Übungsaufgaben:
1. Beantworten Sie anhand des Textauszugs über das Rai-Reiten die folgenden Fragen:
(a) Wie alt ist Brigitte Loibl?
(b) Wovon bezahlte die Erzählerin als Teenager ihre zwei Schnupperreitstunden?
(c) Was erhält die Erzählerin, bevor sie in den Sattel darf?
2. Erklären Sie mithilfe des Textauszugs über das Rai-Reiten in ein bis drei Sätzen, warum man sich bei dieser Reitweise vor allem mit der Psyche der Pferde beschäftigen muss.
3. Führen Sie den Text über das Rai-Reiten nach seinem letzten Satz weiter.

Textauszug:

######

Wo sich die Reiterin zum Leittier entwickelt

3.3.2012, 07:59 Uhr
Wo sich die Reiterin zum Leittier entwickelt

© Eduard Weigert

Zunächst bin ich mir nicht so sicher, ob ich wirklich die Richtige für diesen Job bin. Meine Ahnung von Pferden ist, gelinde gesagt, sehr rudimentär. Mal abgesehen von ein paar Runden auf diversen Ponyrücken als Kind auf der Kirchweih und zwei Schnupperreitstunden, die ich mir als Teenager mal vom Weihnachtsgeld der Oma gönnte, habe ich nicht viel Erfahrung. Zumindest habe ich keine Angst vor Pferden, wohl aber gehörigen Respekt.

„Das ist doch schon mal was“, beruhigt mich Brigitte Loibl. Bevor mich die Rai-Reitlehrerin in den Sattel lässt, bekomme ich zunächst eine Einführung in die Theorie. „Beim Rai-Reiten wollen wir verstehen, warum ein Pferd wie reagiert“, erklärt die 48-Jährige. Daher müsse man sich vor allem mit der Psyche der Tiere beschäftigen. Welche Gefühle haben sie? Von welchen Trieben werden sie geleitet?

######

Eingabedaten:

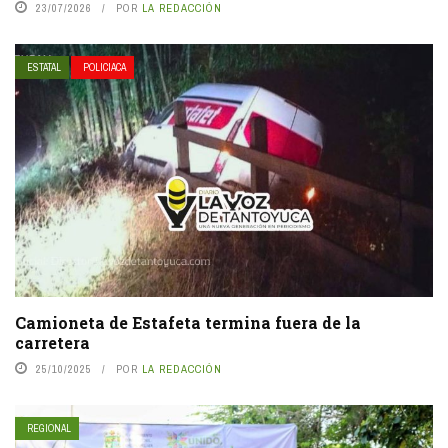
23/07/2026
POR
LA REDACCIÓN
ESTATAL
POLICIACA
Camioneta de Estafeta termina fuera de la
carretera
25/10/2025
POR
LA REDACCIÓN
REGIONAL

######

Lösungen:
1.
(a) Sie ist 48 Jahre alt.
(b) Vom Weihnachtsgeld der Oma.
(c) Eine Einführung in die Theorie.

2. Beim Rai-Reiten will man verstehen, warum ein Pferd wie reagiert. Deshalb muss man sich vor allem mit der Psyche der Tiere befassen, also mit ihren Gefühlen und den Trieben, von denen sie geleitet werden.

3.
Geborgenheit vermitteln

„Pferde sind Herdentiere und ganz wichtig ist der Dominanztrieb.“ Was vereinfacht ausgedrückt bedeutet: Pferde brauchen einen Chef, der ihnen sagt, wo es langgeht. „Das Leittier strahlt Souveränität aus und vermittelt dadurch Geborgenheit“, sagt Loibl. Ein Prinzip des Rai-Reitens ist, dass der Mensch zum Leittier des Pferdes wird, dem es dann bereit- und freiwillig folgt. „Dabei verzichten wir auf Druck oder Schmerz, denn das kann Angst und Panik auslösen und das Pferd geht durch.“

Das will ich mal nicht hoffen. Insgeheim frage ich mich nämlich etwas besorgt, ob ich gleich im Sattel souverän genug sein werde, um als Leittier durchzugehen? Ritch, ein 16-jähriger Hengst der Rasse Welsh Cob und mein Schulpferd, ist zum Glück nicht ganz so groß, und ich komme ohne Mühe in den Sattel.

„Zum Anreiten leicht die Beine anziehen“, sagt Brigitte Loibl. Ich tue wie geheißen und Ritch reagiert prompt. So einfach ist das? Der Hengst ist natürlich gut erzogen und weiß, wie er mit unerfahrenen Reitanfängern umgehen muss. Innerlich danke ich ihm. „Gerade sitzen, Sie sind doch eine stolze Reiterin“, erinnert Loibl und lächelt mir aufmunternd zu. Ach ja! Ich korrigiere meine Haltung, dabei ziehe ich aber viel zu fest am „Bändele“, dem leichten Schnurhalfter, das beim Rai-Reiten statt Zügel und Trense verwendet wird.

Geführt von der Reitlehrerin drehen Ritch und ich ein paar Runden über den Übungsplatz. „Jetzt mal die Arme ausstrecken“, ruft Loibl, um mich ein bisschen von meiner Unsicherheit abzulenken. Es ist wohl nicht zu übersehen, dass mein Kopf viel zu sehr damit beschäftigt ist, nur ja alles richtig zu machen.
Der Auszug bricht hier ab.